[RFC PATCH v3 04/11] drm, cgroup: Add total GEM buffer allocation limit

Kenny Ho y2kenny at gmail.com
Thu Jun 27 18:42:43 UTC 2019


On Thu, Jun 27, 2019 at 1:43 AM Daniel Vetter <daniel at ffwll.ch> wrote:
>
> On Wed, Jun 26, 2019 at 06:41:32PM -0400, Kenny Ho wrote:
> > So without the sharing restriction and some kind of ownership
> > structure, we will have to migrate/change the owner of the buffer when
> > the cgroup that created the buffer die before the receiving cgroup(s)
> > and I am not sure how to do that properly at the moment.  1) Should
> > each cgroup keep track of all the buffers that belongs to it and
> > migrate?  (Is that efficient?)  2) which cgroup should be the new
> > owner (and therefore have the limit applied?)  Having the creator
> > being the owner is kind of natural, but let say the buffer is shared
> > with 5 other cgroups, which of these 5 cgroups should be the new owner
> > of the buffer?
>
> Different answers:
>
> - Do we care if we leak bos like this in a cgroup, if the cgroup
>   disappears before all the bo are cleaned up?
>
> - Just charge the bo to each cgroup it's in?

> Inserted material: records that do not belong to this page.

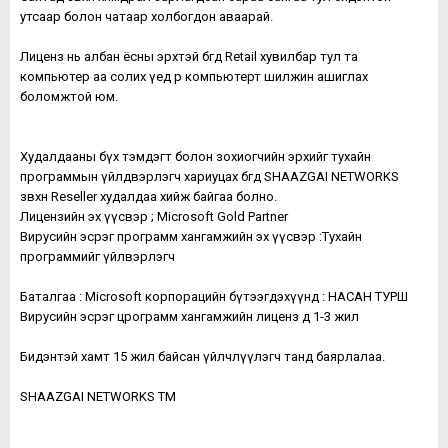
утсаар болон чатаар холбогдон аваарай.
Лиценз нь албан ёсны эрхтэй бөгөөд Retail хувилбар тул та
компьютер аа солих үед өөр компьютерт шилжин ашиглах
боломжтой юм.
Худалдааны бүх тэмдэгт болон зохиогчийн эрхийг тухайн
программын үйлдвэрлэгч хариуцах бөгөөд SHAAZGAI NETWORKS
зөвхөн Reseller худалдаа хийж байгаа болно.
Лицензийн эх үүсвэр ; Microsoft Gold Partner
Вирусийн эсрэг программ хангамжийн эх үүсвэр :Тухайн
программийг үйлвэрлэгч
Баталгаа : Microsoft корпорацийн бүтээгдэхүүнд : НАСАН ТУРШ
Вирусийн эсрэг црограмм хангамжийн лиценз д 1-3 жил
Бидэнтэй хамт 15 жил байсан үйлчлүүлэгч танд баярлалаа.
SHAAZGAI NETWORKS TM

Will be quite a bit more
>   tracking needed to get that done ...
That seems to be the approach memcg takes, but as shown by the lwn
link you sent me from the last rfc (talk from Roman Gushchin), that
approach is not problem free either.  And wouldn't this approach
disconnect resource management from the underlying resource one would
like to control?  For example, if you have 5 MB of memory, you can
have 5 users using 1 MB each.  But in the charge-everybody approach, a
1 MB usage shared 4 times will make it looks like 5MB is used.  So the
resource being control is no longer 'real' since the amount of
resource you have is now dynamic and depends on the amount of sharing
one does.

> - Also, there's the legacy way of sharing a bo, with the FLINK and
>   GEM_OPEN ioctls. We need to plug these holes too.
>
> Just feels like your current solution is technically well-justified, but
> it completely defeats the point of cgroups/containers and buffer sharing
> ...
Um... I am going to get a bit philosophical here and suggest that the
idea of sharing (especially uncontrolled sharing) is inherently at odd
with containment.  It's like, if everybody is special, no one is
special.  Perhaps an alternative is to make this configurable so that
people can allow sharing knowing the caveat?  And just to be clear,
the current solution allows for sharing, even between cgroup.